Figure 2.Inference of coefficients and indicators using the generalized linear model versions of MASCOT and DTA based on fixed phylogenetic trees. (A) Inferred active coefficients (y-axis) versus the true coefficients for migration rate predictors using MASCOT (left) and DTA (right). (B) Probability of the indicator of active migration rate predictors to be 1 (y-axis) for the effective population size. The dashed line corresponds to a Bayes Factor of 10 for the predictor being included. (C) Histogram of inclusion probabilities from predictors that are not predicting migration rates. Therefore, the true value of these inclusion probabilities is 0 and predictors with large inclusion probabilities might be falsely considered as predicting migration rates. (D) Histogram of inclusion probabilities of indicators for sample number predictors. That is, the predictor that predicts migration into a state being proportional to the number of samples from that state. These predictors were not used to predict migration rates.
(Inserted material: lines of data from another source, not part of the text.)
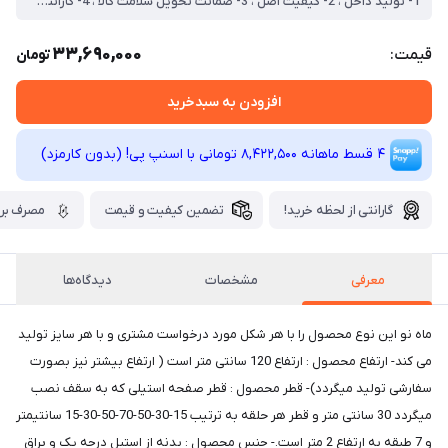
1- تولید داخل ، 2- کیفیت اصل ، 3- ضمانت تحویل سلامت کالا ، 4- گارانتی تعویض رایگان کالا ، 5- بهترین برند اس ام دی با شدت نور زیاد (تراکم 200) ، 6- ورق استیل ضخیم ضد زنگ و ضد خش براق ، 7- ارتفاع زیاد
33,690,000
قیمت:
تومان
افزودن به سبدخرید
4 قسط ماهانه 8,422,500 تومانی با اسنپ ‌پی! (بدون کارمزد)
گارانتی از لحظه خرید!
تضمین کیفیت و قیمت
مصرف برق
معرفی
مشخصات
دیدگاه‌ها
ماه نو این نوع محصول را با هر شکل مورد درخواست مشتری و با هر سایز تولید
می کند- ارتفاع محصول : ارتفاع 120 سانتی متر است ( ارتفاع بیشتر نیز بصورت
سفارشی تولید میگردد)- قطر محصول : قطر صفحه استیلی که به سقف نصب
میگردد 30 سانتی متر و قطر هر حلقه به ترتیب 15-30-50-70-50-30-15 سانتیمتر
و 7 طبقه به ارتفاع 2 متر است.- جنس محصول : بدنه از استیل درجه یک و براق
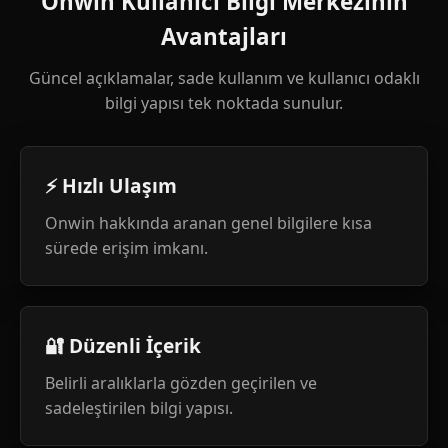
Onwin Kullanıcı Bilgi Merkezinin
Avantajları
Güncel açıklamalar, sade kullanım ve kullanıcı odaklı
bilgi yapısı tek noktada sunulur.
⚡ Hızlı Ulaşım
Onwin hakkında aranan genel bilgilere kısa
sürede erişim imkanı.
🔐 Düzenli İçerik
Belirli aralıklarla gözden geçirilen ve
sadeleştirilen bilgi yapısı.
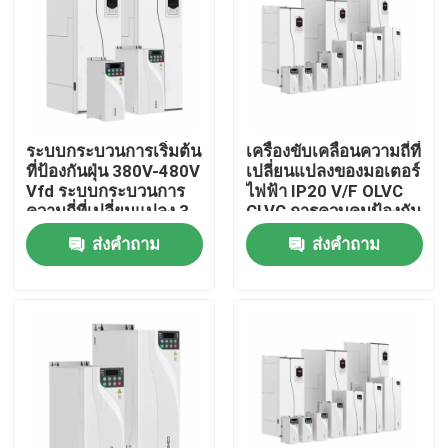
เกี่ยวกับเรา
ทัวร์โรงงาน
ระบบกระบวนการเริ่มต้น
เครื่องขับเคลื่อนความถี่ที่
ที่ป้องกันฝุ่น 380V-480V
เปลี่ยนแปลงของมอเตอร์
การควบคุมคุณภาพ
Vfd ระบบกระบวนการ
ไฟฟ้า IP20 V/F OLVC
ความถี่ที่เปลี่ยนแปลง 3
CLVC การควบคุมป้องกัน
ขั้นตอนสําหรับเครน
เชือกต่อการลด
ส่งคำถาม
ส่งคำถาม
ติดต่อเรา
ข่าว
ขอทุน
ไดรฟ์ความถี่ตัวแปร VFD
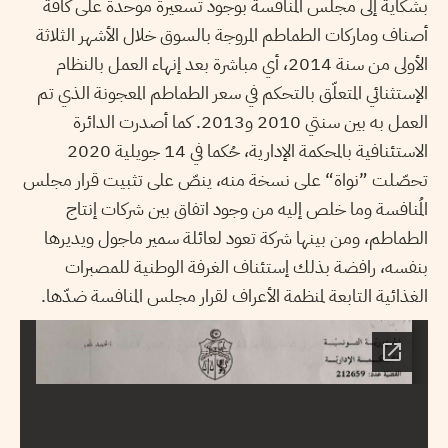
بشكاية إلى مجلس المنافسة بوجود تسعيرة موحدة على كافة
أصناف وماركات الطماطم المروجة بالسوق خلال الأشهر الثلاثة
الأولى من سنة 2014، أي مباشرة بعد إنهاء العمل بالنظام
الإستثنائي المتعلّق بالتحكم في سعر الطماطم المعجونة الذي تم
العمل به بين سنتي 2010 و2013. كما أصدرت الدائرة
الاستئنافية بالمحكمة الإدارية، حُكما في 14 جويلية 2020
تحصّلت ”نواة
“
على نسخة منه، ينصّ على تثبيت قرار مجلس
المُنافسة وما خلص إليه من وجود اتفاق بين شركات إنتاج
الطماطم، ومن بينها شركة تعود لعائلة سمير ماجول ويديرها
بنفسه، رافضة بذلك إستئناف الغرفة الوطنية للمصبرات
الغذائية التابعة لمنظمة الأعراف لقرار مجلس المنافسة ضدّها.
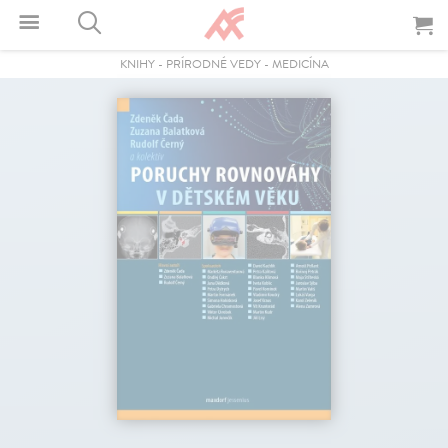
KNIHY
-
PRÍRODNÉ VEDY
-
MEDICÍNA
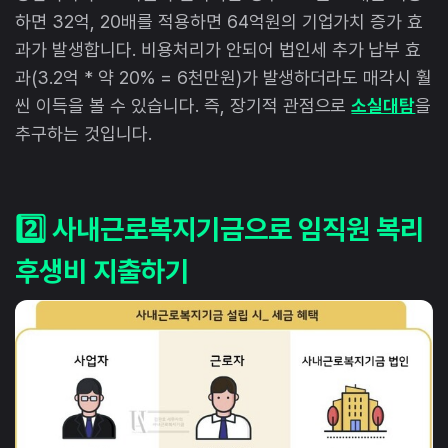
하면 32억, 20배를 적용하면 64억원의 기업가치 증가 효
과가 발생합니다. 비용처리가 안되어 법인세 추가 납부 효
과(3.2억 * 약 20% = 6천만원)가 발생하더라도 매각시 훨
씬 이득을 볼 수 있습니다. 즉, 장기적 관점으로
소실대탐
을
추구하는 것입니다.
2️⃣ 사내근로복지기금으로 임직원 복리
후생비 지출하기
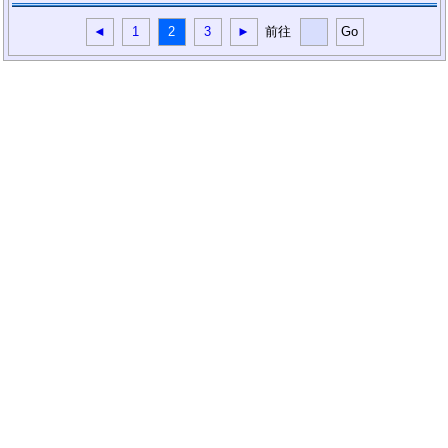
◄
1
2
3
►
前往
Go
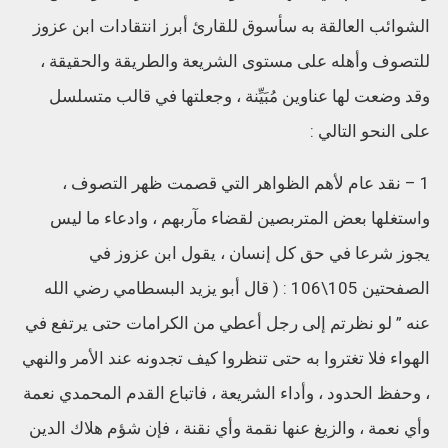
الشوائب العالقة به سأسوق للقارئ أبرز انتقادات ابن عزوز
للتصوف وأهله على مستوى الشريعة والطريقة والحقيقة ،
وقد وضعت لها عناوين مُبَيِّنة ، وجعلتها في قالب متسلسل
على النحو التالي :
1 – نقد عام لأهم الظواهر التي قصمت ظهر التصوف ،
واستغلها بعض المتربصين لقضاء مآربهم ، وادعاء ما ليس
يجوز شرعا في حق كل إنسان ، يقول ابن عزوز في
الصفحتين 105\106 : ( قال أبو يزيد البسطامي رضي الله
عنه ” لو نظرتم إلى رجل أعطي من الكرامات حتى يرتفع في
الهواء فلا تغتروا به حتى تنظروا كيف تجدونه عند الأمر والنهي
، وحفظ الحدود ، وأداء الشريعة ، فاتباع القدم المحمدي نعمة
وأي نعمة ، والزيغ عنها نقمة وأي نقنة ، فإن شؤم هلاك الدين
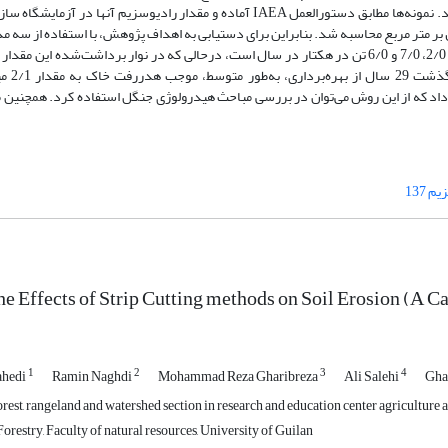
به طول نوار و وضعیت توپوگرافی منطقه با دستگاه مغزه‌گیر هسته برداشت شد. نمونه‌ها مطابق دستورالعمل IAEA آماده و مقدار رادیوسزی
 میانگین فعالیت سزیم 137 نقاط نمونه‌برداری مرجع 1/5894 بکرل بر متر مربع محاسبه شد. بنابراین برای دستیابی به اهداف پژوهش، با استفاد
80/5 و 77/4 تن در ه
ایج نشان داد که از این روش می‌توان در بررسی مباحث هیدرولوژی جنگل استفاده کرد. همچنین می
م 137
he Effects of Strip Cutting methods on Soil Erosion (A C
1
2
3
4
ahedi
Ramin Naghdi
Mohammad Reza Gharibreza
Ali Salehi
Gha
rest, rangeland and watershed section in research and education center agriculture 
restry, Faculty of natural resources, University of Guilan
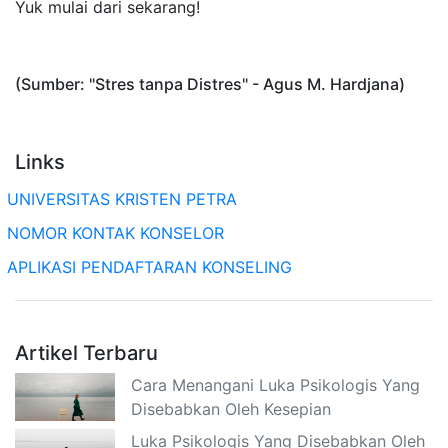
Yuk mulai dari sekarang!
(Sumber: "Stres tanpa Distres" - Agus M. Hardjana)
Links
UNIVERSITAS KRISTEN PETRA
NOMOR KONTAK KONSELOR
APLIKASI PENDAFTARAN KONSELING
Artikel Terbaru
Cara Menangani Luka Psikologis Yang
Disebabkan Oleh Kesepian
Luka Psikologis Yang Disebabkan Oleh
Figure 3.Analysis of data from the 2014 Ebola epidemic in Sierra Leone. (A) Inferred maximum clade credibility tree from the 2014 Sierra Leone EBOV sequences. Colours denote the most likely inferred district for each node, and branches are coloured as their descendant node. District colour scheme is shown on the map. (B) Weekly incidence by district. The x-axis denotes time in months and acts as a scale for both incidence data as well as the phylogenetic tree.
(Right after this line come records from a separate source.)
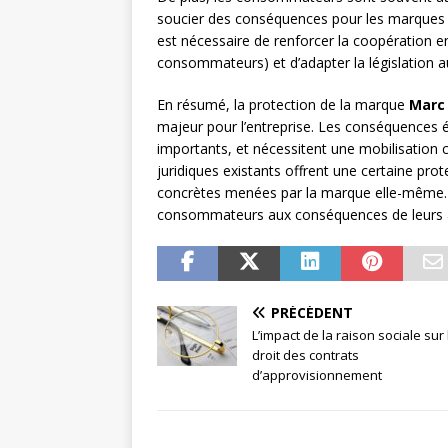
soucier des conséquences pour les marques et 
est nécessaire de renforcer la coopération e
consommateurs) et d’adapter la législation 
En résumé, la protection de la marque
Marc
majeur pour l’entreprise. Les conséquences 
importants, et nécessitent une mobilisation c
juridiques existants offrent une certaine pro
concrètes menées par la marque elle-même. Il
consommateurs aux conséquences de leurs achat
PRÉCÉDENT
L’impact de la raison sociale sur 
droit des contrats
d’approvisionnement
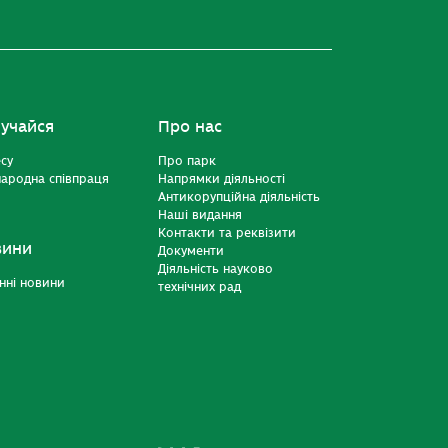
учайся
Про нас
есу
Про парк
ародна співпраця
Напрямки діяльності
Антикорупційна діяльність
Наші видання
Контакти та реквізити
вини
Документи
Діяльність науково
нні новини
технічних рад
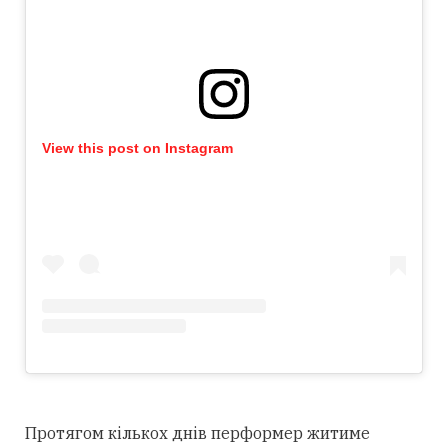
View this post on Instagram
Протягом кількох днів перформер житиме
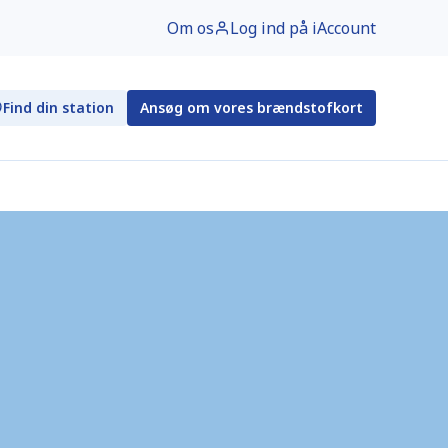
Om os
Log ind på iAccount
Find din station
Ansøg om vores brændstofkort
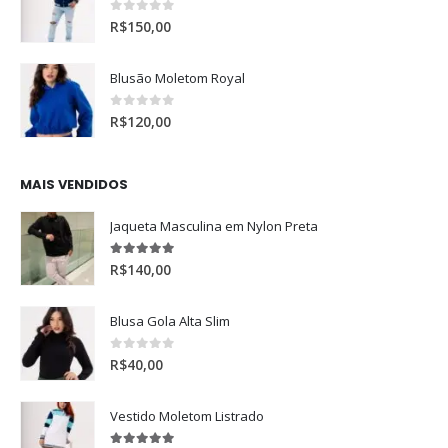
0
de 5
R$
150,00
Blusão Moletom Royal
0
de 5
R$
120,00
MAIS VENDIDOS
Jaqueta Masculina em Nylon Preta
5.00
de 5
R$
140,00
Blusa Gola Alta Slim
0
de 5
R$
40,00
Vestido Moletom Listrado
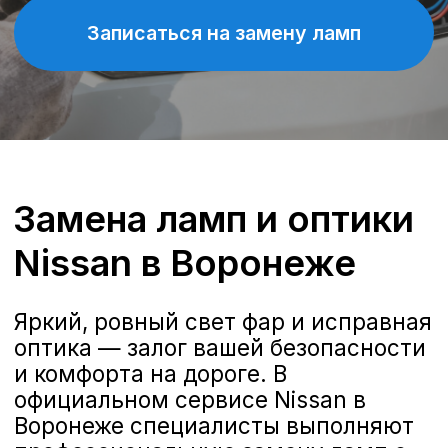
Замена ламп и оптики
Nissan в Воронеже
Яркий, ровный свет фар и исправная
оптика — залог вашей безопасности
и комфорта на дороге. В
официальном сервисе Nissan в
Воронеже специалисты выполняют
профессиональную замену ламп с
учётом рекомендаций
производителя и особенностей
каждой модели.
Когда нужна замена
ламп в Nissan
Когда нужна замена ламп
в автомобилях Nissan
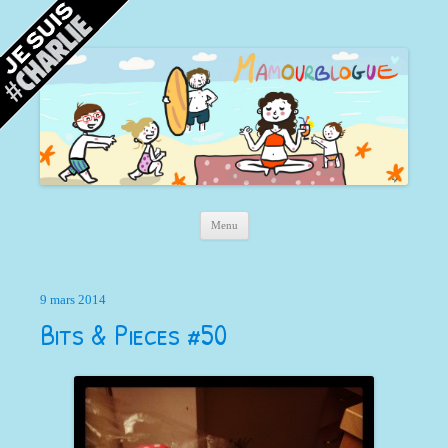
Mamour blogue
Blog d'une maman à Bordeaux, du sable, des coquillages… et la mer !
Aller au contenu principal
Menu
9 mars 2014
Bits & Pieces #50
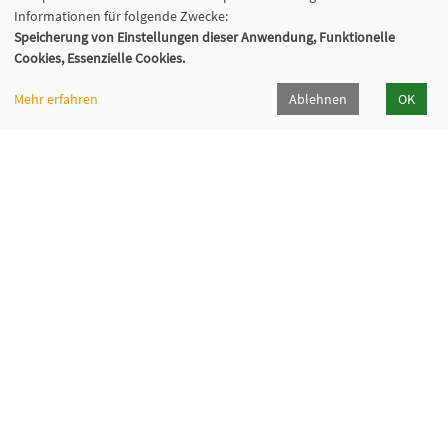
Informationen für folgende Zwecke:
Speicherung von Einstellungen dieser Anwendung, Funktionelle
Cookies, Essenzielle Cookies.
Mehr erfahren
Ablehnen
OK
Volkshochschule Oberhaching e. V.
Raiffeisenallee 6
82041 Oberhaching
089/15 92 38 37 0
Hörpfad Oberhaching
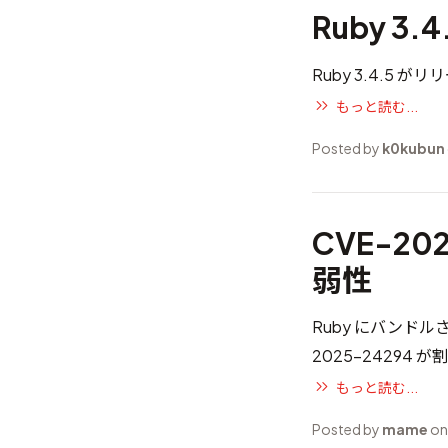
Ruby 3.
Ruby 3.4.5 
もっと読む...
Posted by
k0kubun
CVE-202
弱性
Ruby にバンド
2025-24294
が割
もっと読む...
Posted by
mame
on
Figure 4.Inferred predictors of the effective population sizes and migration rates for the Ebola analysis. (A) Inferred effective population size predictors. The x-axis shows the probability of the predictors being included in predicting the effective population sizes. Red bars are predictors for which the median value of the coefficient is negative and blue bars are predictors for which the median value of the coefficient is positive. The magnitude of the coefficient from a standardized predictor does not have a direct meaning or dimension. We therefore only plotted if a coefficient was inferred to be positive or negative, i.e. if the relationship between a predictor and the effective population size or migration rates is inverse or not. The case data predictor include the number of cases per week in a location. We additionally added eight predictors where the cases are assumed to have happened 1, 3, 6, and 9 weeks earlier or later. These are not inferred to strongly predict effective population sizes. (B) Inferred migration rate predictors. The x-axis shows the probability of the predictors being included in the migration model. ‘Origin’ and ‘from’ predictors predict the migration rate from a location. ‘Destination’ and ‘to’ predictors predict the migration rate into a location. The dashed line corresponds to a Bayes Factor of 10 for the predictor being included.